Знакомство это стоило Феку, как он признался мне с отчаянием в голосе, «целого состояния». Ему приходилось «выкладывать» за Дузель и ее подругу стоимость входных билетов на каток; за собаку, которую оставляли в гардеробной, он платил особо; на катке был буфет, и обе девушки каждый раз обнаруживали прямо-таки волчий аппетит, который Фек, как истый рыцарь, вынужден был удовлетворять из своего кармана. После катка подруги испытывали непреодолимую потребность посмотреть «Панораму Нейгаузера», за этим следовало: «Давайте на минуточку заглянем в кафе „Штахус“, где, как назло, всегда оказывался уютный свободный столик и где за счет Фека съедалось немало кусков торта. Потом девушки вздыхали: „Ах, мы сегодня опять забыли дома портмоне“, так что даже мелочь на трамвай до Нимфенбурга и ту приходилось выкладывать Феку.

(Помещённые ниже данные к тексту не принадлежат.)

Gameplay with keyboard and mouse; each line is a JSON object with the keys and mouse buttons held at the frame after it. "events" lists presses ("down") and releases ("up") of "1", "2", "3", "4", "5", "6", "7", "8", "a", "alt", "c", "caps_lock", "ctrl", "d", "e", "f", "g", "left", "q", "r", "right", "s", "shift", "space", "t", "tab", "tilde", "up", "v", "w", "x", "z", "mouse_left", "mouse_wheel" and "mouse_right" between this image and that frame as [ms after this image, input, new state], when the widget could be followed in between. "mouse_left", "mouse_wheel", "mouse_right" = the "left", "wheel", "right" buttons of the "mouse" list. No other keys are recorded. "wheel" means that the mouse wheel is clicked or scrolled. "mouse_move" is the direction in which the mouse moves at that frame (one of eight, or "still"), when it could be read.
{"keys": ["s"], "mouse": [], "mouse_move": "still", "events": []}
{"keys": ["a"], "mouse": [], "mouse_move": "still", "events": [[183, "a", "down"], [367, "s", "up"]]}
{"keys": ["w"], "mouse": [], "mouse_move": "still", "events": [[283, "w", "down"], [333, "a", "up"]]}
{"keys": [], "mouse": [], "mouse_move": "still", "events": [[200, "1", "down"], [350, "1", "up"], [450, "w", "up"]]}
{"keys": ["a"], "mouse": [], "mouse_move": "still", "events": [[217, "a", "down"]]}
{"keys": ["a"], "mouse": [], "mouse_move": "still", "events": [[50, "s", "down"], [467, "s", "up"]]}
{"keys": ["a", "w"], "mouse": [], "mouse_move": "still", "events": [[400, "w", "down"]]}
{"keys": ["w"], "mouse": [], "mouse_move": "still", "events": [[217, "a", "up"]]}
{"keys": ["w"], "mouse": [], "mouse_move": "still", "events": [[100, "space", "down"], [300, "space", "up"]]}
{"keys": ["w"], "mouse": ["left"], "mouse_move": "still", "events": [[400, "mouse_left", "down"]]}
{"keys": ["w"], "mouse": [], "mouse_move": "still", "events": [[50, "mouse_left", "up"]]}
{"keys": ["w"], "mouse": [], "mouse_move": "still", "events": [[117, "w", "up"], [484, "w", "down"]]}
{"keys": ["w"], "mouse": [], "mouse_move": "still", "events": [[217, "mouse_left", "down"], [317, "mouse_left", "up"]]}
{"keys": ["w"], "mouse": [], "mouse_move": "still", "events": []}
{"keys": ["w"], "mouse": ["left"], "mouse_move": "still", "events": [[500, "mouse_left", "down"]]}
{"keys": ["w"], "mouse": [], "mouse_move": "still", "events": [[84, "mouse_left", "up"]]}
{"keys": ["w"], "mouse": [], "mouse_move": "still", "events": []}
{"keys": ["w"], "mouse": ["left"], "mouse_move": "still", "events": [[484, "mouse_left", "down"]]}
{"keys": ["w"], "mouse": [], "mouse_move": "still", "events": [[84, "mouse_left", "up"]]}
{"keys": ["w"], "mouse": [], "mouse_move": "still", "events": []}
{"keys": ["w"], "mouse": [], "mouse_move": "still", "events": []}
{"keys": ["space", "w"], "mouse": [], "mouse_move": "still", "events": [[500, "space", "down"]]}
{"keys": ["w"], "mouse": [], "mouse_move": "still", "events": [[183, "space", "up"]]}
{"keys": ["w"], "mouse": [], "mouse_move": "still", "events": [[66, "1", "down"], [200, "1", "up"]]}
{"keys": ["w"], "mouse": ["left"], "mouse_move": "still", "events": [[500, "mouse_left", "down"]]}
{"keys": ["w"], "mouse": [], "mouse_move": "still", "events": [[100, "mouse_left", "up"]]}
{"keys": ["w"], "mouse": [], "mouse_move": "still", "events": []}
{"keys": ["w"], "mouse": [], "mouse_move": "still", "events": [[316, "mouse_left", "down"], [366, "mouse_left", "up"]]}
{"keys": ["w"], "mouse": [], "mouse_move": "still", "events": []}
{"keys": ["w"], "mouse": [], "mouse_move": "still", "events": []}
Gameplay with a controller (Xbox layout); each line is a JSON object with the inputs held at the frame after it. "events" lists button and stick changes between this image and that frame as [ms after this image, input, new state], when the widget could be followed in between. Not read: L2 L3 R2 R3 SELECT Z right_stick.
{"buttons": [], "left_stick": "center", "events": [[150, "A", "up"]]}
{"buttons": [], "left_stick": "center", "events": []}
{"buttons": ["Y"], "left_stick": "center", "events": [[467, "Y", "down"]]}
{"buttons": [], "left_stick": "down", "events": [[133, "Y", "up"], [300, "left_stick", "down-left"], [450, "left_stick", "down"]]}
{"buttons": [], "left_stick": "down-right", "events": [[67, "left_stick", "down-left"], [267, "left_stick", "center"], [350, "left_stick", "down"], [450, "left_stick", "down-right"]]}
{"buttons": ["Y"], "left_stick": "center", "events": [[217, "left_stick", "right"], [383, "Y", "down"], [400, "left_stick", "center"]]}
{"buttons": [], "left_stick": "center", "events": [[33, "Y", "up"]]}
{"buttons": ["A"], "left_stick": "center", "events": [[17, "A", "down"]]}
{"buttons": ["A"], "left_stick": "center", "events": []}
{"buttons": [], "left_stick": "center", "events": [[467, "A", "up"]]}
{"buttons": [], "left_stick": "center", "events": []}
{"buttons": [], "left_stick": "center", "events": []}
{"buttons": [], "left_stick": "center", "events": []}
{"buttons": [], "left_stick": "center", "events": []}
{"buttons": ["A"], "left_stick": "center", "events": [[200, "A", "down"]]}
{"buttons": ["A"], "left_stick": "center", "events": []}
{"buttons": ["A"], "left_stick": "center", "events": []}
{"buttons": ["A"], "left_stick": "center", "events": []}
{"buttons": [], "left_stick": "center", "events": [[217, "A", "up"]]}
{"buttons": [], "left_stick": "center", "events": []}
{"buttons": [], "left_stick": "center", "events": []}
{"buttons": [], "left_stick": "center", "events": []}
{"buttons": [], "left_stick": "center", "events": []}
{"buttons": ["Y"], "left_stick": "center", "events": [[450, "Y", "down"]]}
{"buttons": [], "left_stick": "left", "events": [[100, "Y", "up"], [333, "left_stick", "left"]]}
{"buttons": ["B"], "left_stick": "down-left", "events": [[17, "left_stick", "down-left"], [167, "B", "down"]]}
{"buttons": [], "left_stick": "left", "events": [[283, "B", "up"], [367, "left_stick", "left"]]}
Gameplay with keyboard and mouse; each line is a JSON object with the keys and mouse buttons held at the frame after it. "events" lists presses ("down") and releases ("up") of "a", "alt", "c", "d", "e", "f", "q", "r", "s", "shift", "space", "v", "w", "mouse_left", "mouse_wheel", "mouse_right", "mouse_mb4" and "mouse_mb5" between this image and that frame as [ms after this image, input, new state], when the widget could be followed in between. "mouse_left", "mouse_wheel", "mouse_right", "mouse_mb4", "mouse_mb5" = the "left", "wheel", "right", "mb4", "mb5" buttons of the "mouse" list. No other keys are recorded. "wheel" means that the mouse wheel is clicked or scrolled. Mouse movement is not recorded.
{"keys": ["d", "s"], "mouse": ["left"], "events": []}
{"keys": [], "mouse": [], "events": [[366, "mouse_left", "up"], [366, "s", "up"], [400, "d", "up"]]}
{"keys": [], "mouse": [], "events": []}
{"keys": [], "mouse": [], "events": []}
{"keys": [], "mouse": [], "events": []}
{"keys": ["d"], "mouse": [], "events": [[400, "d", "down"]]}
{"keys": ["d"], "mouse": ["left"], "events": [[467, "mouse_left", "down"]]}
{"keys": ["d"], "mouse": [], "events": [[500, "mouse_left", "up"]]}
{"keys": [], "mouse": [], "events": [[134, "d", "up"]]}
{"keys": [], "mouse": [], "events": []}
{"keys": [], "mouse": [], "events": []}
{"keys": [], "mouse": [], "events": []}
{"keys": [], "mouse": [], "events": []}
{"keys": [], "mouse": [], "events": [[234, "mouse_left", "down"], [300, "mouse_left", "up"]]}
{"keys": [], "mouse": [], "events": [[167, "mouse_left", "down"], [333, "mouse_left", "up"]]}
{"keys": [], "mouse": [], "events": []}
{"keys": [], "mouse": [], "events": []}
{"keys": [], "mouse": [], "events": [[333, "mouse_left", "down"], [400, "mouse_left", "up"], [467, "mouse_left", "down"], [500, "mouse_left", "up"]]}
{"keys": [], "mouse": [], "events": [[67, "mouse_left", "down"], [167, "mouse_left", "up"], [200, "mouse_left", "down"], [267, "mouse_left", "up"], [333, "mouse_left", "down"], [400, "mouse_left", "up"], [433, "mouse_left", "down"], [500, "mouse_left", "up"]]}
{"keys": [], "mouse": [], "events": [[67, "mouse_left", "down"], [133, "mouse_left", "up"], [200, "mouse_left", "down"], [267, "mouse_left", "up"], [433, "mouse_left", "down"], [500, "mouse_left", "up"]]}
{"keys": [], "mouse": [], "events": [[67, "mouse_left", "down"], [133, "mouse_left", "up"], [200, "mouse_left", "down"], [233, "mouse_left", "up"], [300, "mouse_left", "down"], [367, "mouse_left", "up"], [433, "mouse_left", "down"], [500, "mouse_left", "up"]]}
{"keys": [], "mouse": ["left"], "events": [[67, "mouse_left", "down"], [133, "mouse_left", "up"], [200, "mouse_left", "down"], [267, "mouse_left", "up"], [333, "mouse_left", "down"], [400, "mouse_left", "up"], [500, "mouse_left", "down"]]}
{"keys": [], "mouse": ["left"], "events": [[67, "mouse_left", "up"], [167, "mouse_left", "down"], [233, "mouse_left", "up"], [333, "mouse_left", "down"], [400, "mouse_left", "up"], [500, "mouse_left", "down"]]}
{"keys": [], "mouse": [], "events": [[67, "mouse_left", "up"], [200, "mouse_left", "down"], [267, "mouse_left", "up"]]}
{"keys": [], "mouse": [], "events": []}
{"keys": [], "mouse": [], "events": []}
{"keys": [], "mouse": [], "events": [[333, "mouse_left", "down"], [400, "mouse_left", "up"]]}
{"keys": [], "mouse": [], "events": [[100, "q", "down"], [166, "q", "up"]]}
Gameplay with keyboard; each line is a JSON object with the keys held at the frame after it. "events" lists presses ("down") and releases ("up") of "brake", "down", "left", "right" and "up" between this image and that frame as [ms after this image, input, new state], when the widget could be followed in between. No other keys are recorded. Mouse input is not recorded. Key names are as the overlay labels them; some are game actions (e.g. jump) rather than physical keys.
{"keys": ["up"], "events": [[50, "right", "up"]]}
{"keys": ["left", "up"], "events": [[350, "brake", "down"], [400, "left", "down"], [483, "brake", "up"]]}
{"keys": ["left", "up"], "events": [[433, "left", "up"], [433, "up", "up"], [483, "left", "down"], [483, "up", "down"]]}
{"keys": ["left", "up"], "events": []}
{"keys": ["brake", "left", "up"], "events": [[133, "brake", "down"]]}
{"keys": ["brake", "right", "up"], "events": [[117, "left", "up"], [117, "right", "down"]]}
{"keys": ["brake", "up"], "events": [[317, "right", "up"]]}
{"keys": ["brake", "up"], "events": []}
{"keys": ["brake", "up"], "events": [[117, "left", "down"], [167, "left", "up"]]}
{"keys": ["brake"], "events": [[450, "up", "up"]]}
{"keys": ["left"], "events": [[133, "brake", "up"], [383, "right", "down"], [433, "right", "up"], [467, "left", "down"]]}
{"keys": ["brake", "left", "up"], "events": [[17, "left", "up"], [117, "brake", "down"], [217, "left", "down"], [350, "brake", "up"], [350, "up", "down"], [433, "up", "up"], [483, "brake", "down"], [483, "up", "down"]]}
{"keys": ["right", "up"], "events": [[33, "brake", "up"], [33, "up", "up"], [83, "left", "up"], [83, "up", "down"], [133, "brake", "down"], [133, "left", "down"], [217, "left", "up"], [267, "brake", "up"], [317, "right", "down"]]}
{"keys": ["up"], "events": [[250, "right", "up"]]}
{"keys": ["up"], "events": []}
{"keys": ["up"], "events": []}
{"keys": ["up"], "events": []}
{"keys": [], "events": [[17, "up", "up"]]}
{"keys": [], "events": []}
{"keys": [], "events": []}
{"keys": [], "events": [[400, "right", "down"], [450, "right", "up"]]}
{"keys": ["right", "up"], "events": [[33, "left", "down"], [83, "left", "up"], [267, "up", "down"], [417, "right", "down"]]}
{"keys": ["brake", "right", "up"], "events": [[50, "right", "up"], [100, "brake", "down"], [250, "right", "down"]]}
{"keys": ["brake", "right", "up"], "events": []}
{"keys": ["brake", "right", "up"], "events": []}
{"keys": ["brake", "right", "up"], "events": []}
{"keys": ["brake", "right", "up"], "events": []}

Такие дорогостоящие свидания Фек позволял себе дважды в неделю, по средам и субботам, а одна воскресная загородная прогулка с обеими девушками, горько жаловался он, его вконец разорила.
Он не может расстаться с Дузель, уверял он пылко и благородно, он должен спасти ее. Мне было не совсем ясно, в чем будет заключаться это спасение, и Фек пространно объяснил мне, что он оказывает благотворное влияние на психику Дузель.
Это не помешало ему как бы невзначай заметить, что если на сей раз я его выручу, то в один из ближайших вечеров он захватит меня с собой в Английский парк к водопаду, где ему известна одна необычайно уединенная скамейка…
— Ты просто обязан помочь мне! Окажись ты в моем положении, разве я хоть секунду колебался бы?! Никогда, никогда, никогда я не допустил бы, чтобы мой друг, может быть по моей вине, прямо с Гроссгесселоэского моста… Нет, ты не покинешь меня в беде!
Он умоляюще таращил на меня глаза, глотал слюну и дергал меня за рукав.
Мне наконец стало ясно, куда гнет Фек, но я прикинулся дурачком, желая его помучить.
— Ты, что же, хочешь, чтобы я отбил у тебя Дузель?
Он облизнул уголки рта, еще сильнее дернул меня за рукав и затанцевал передо мной на цыпочках.
— Об этом и. не мечтай, куда тебе! Дело в том, что у тебя есть бабушка!
„Танцуй, танцуй, — думал я, — стану я для тебя воровать, как бы не так!“
— У тебя тоже есть и бабушка и мать, у каждого из нас, в конце концов, куча родни.